Task directions: Reproduce the records below in full and exactly, without their images.
Segment Start: Data excerpts
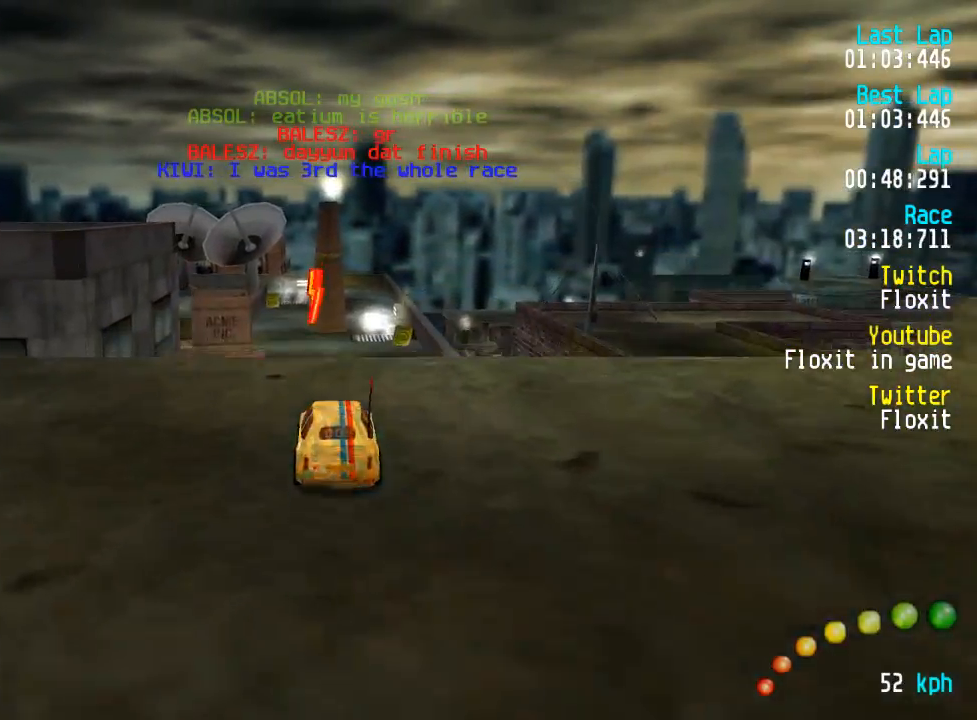
{"dt_ms": 500, "buttons": [], "left_stick": "center", "right_stick": "center", "events": [[150, "DPAD_LEFT", "down"], [150, "DPAD_UP", "down"], [167, "DPAD_LEFT", "up"], [184, "DPAD_UP", "up"], [484, "A", "up"]]}
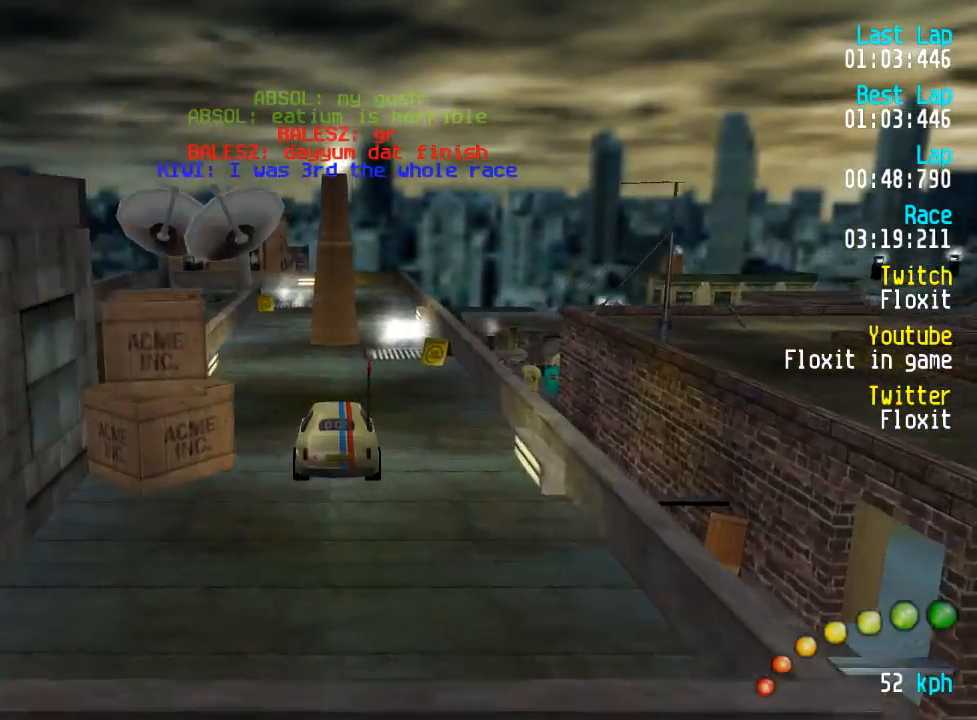
{"dt_ms": 500, "buttons": [], "left_stick": "center", "right_stick": "center", "events": []}
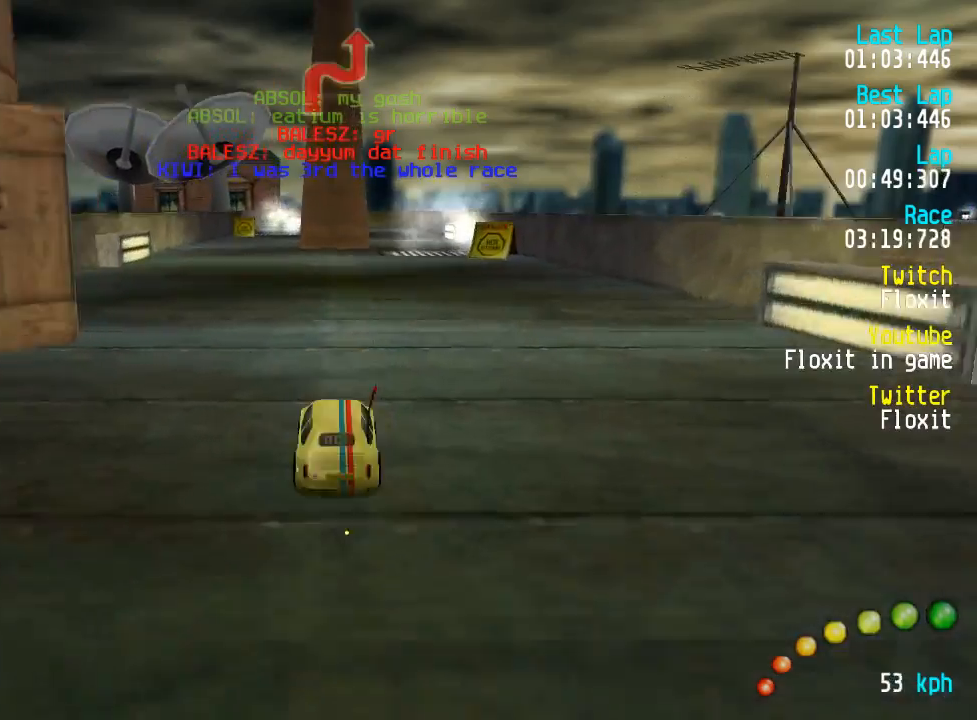
{"dt_ms": 500, "buttons": ["A"], "left_stick": "center", "right_stick": "center", "events": [[17, "A", "down"], [234, "DPAD_LEFT", "down"], [250, "DPAD_UP", "down"], [317, "DPAD_UP", "up"], [334, "DPAD_LEFT", "up"]]}
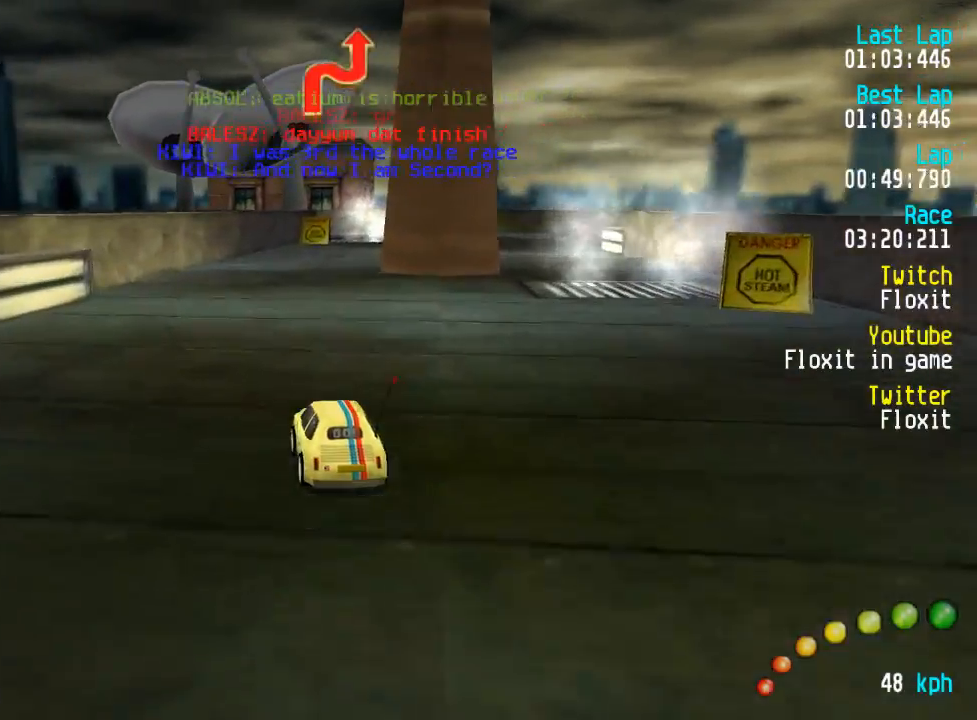
{"dt_ms": 1000, "buttons": ["A", "X", "DPAD_UP", "DPAD_LEFT"], "left_stick": "center", "right_stick": "center"}
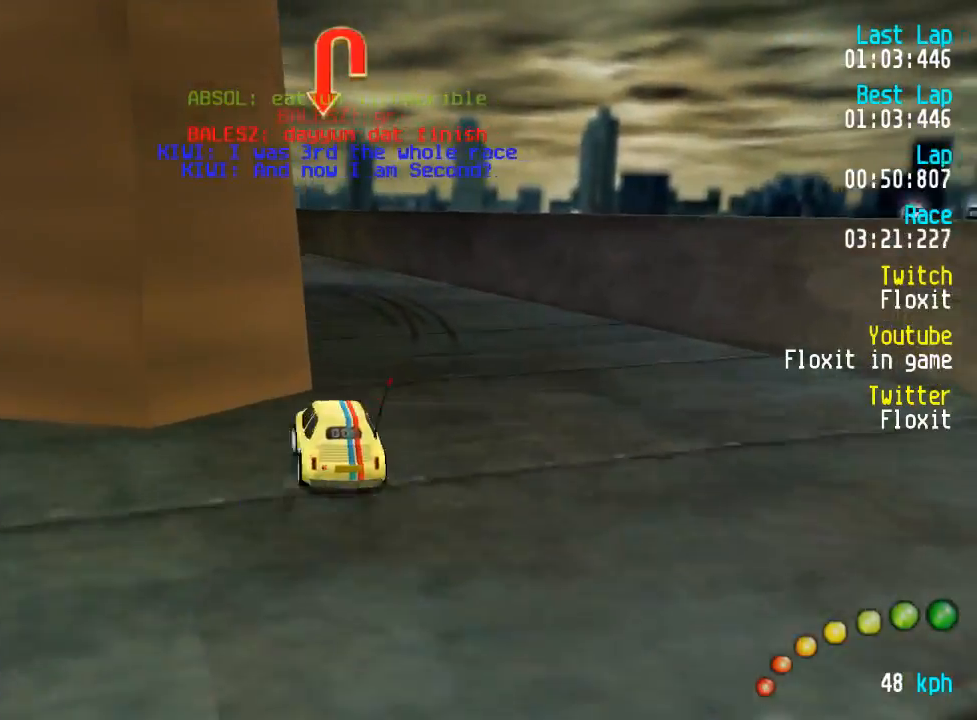
{"dt_ms": 500, "buttons": ["A", "DPAD_UP", "DPAD_LEFT"], "left_stick": "center", "right_stick": "center", "events": [[17, "A", "up"], [50, "X", "up"], [84, "A", "down"]]}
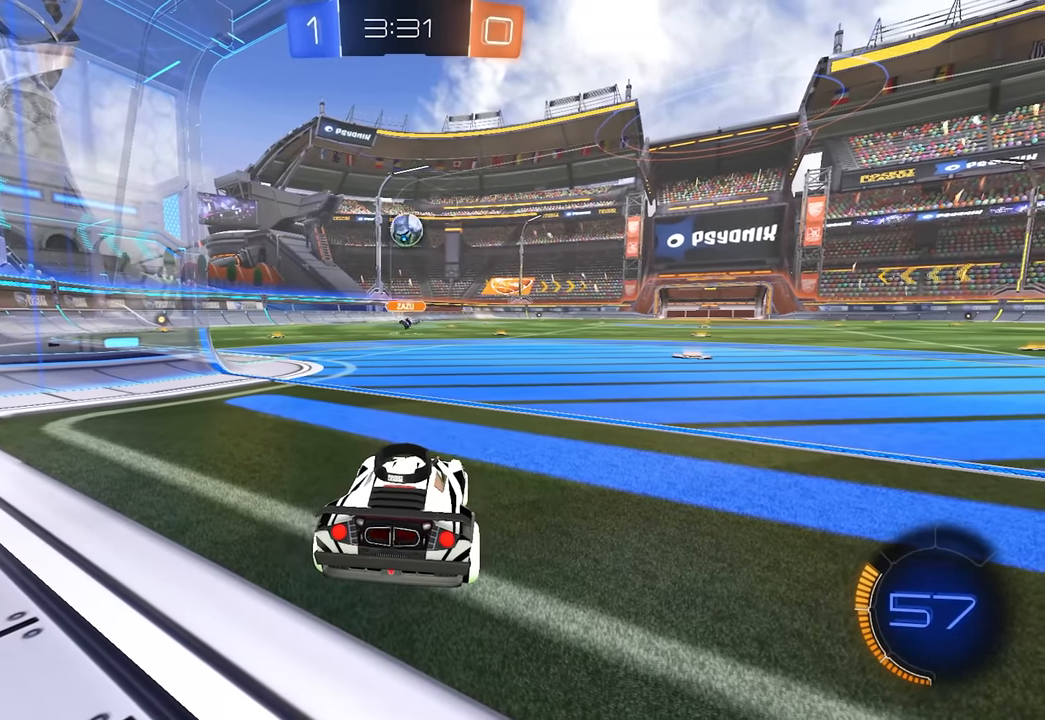
Gameplay with keyboard and mouse; each line is a JSON object with the keys and mouse buttons held at the frame after it. "events" lists presses ("down") and releases ("up") of "a", "ctrl", "d", "e", "q", "s", "shift", "space", "w", "mouse_left", "mouse_wheel", "mouse_right", "mouse_mb4" and "mouse_mb5" between this image and that frame as [ms after this image, input, new state], when the widget could be followed in between. "mouse_left", "mouse_wheel", "mouse_right", "mouse_mb4", "mouse_mb5" = the "left", "wheel", "right", "mb4", "mb5" buttons of the "mouse" list. No other keys are recorded. "wheel" means that the mouse wheel is clicked or scrolled. Mouse movement is not recorded.
{"keys": ["d", "w"], "mouse": [], "events": [[350, "d", "down"], [400, "w", "down"]]}
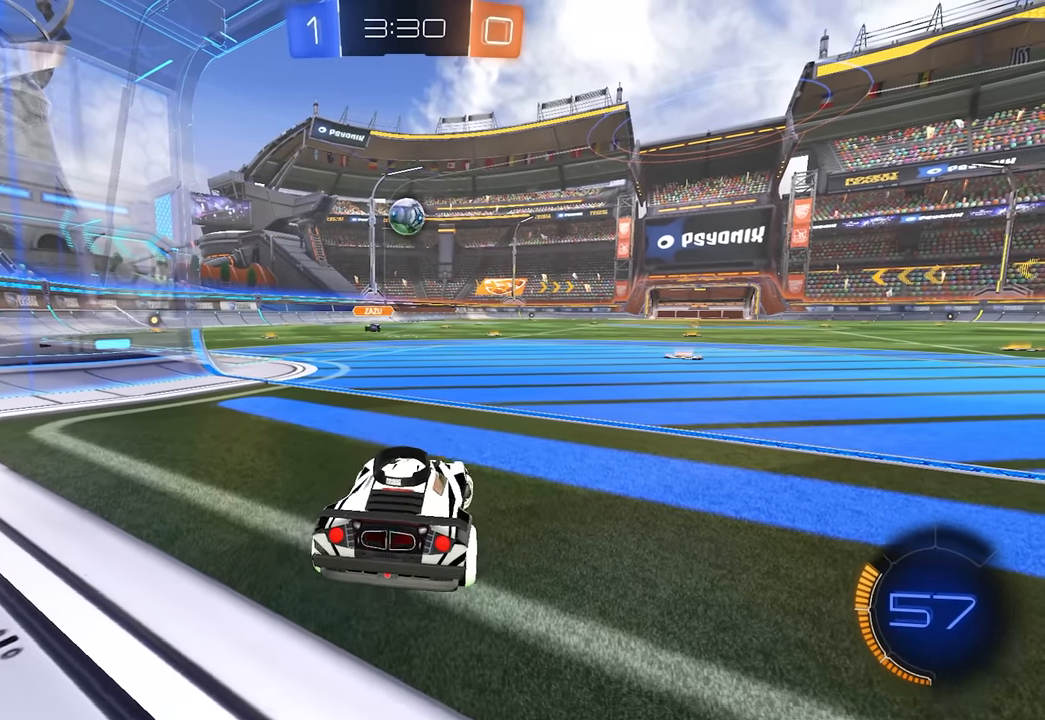
{"keys": [], "mouse": []}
Segment End: Data excerpts
Exercise response:
{"dt_ms": 500, "buttons": [], "left_stick": "center", "right_stick": "center", "events": [[150, "DPAD_LEFT", "down"], [150, "DPAD_UP", "down"], [167, "DPAD_LEFT", "up"], [184, "DPAD_UP", "up"], [484, "A", "up"]]}
{"dt_ms": 500, "buttons": [], "left_stick": "center", "right_stick": "center", "events": []}
{"dt_ms": 500, "buttons": ["A"], "left_stick": "center", "right_stick": "center", "events": [[17, "A", "down"], [234, "DPAD_LEFT", "down"], [250, "DPAD_UP", "down"], [317, "DPAD_UP", "up"], [334, "DPAD_LEFT", "up"]]}
{"dt_ms": 1000, "buttons": ["A", "X", "DPAD_UP", "DPAD_LEFT"], "left_stick": "center", "right_stick": "center"}
{"dt_ms": 500, "buttons": ["A", "DPAD_UP", "DPAD_LEFT"], "left_stick": "center", "right_stick": "center", "events": [[17, "A", "up"], [50, "X", "up"], [84, "A", "down"]]}
Gameplay with keyboard and mouse; each line is a JSON object with the keys and mouse buttons held at the frame after it. "events" lists presses ("down") and releases ("up") of "a", "ctrl", "d", "e", "q", "s", "shift", "space", "w", "mouse_left", "mouse_wheel", "mouse_right", "mouse_mb4" and "mouse_mb5" between this image and that frame as [ms after this image, input, new state], when the widget could be followed in between. "mouse_left", "mouse_wheel", "mouse_right", "mouse_mb4", "mouse_mb5" = the "left", "wheel", "right", "mb4", "mb5" buttons of the "mouse" list. No other keys are recorded. "wheel" means that the mouse wheel is clicked or scrolled. Mouse movement is not recorded.
{"keys": ["d", "w"], "mouse": [], "events": [[350, "d", "down"], [400, "w", "down"]]}
{"keys": [], "mouse": []}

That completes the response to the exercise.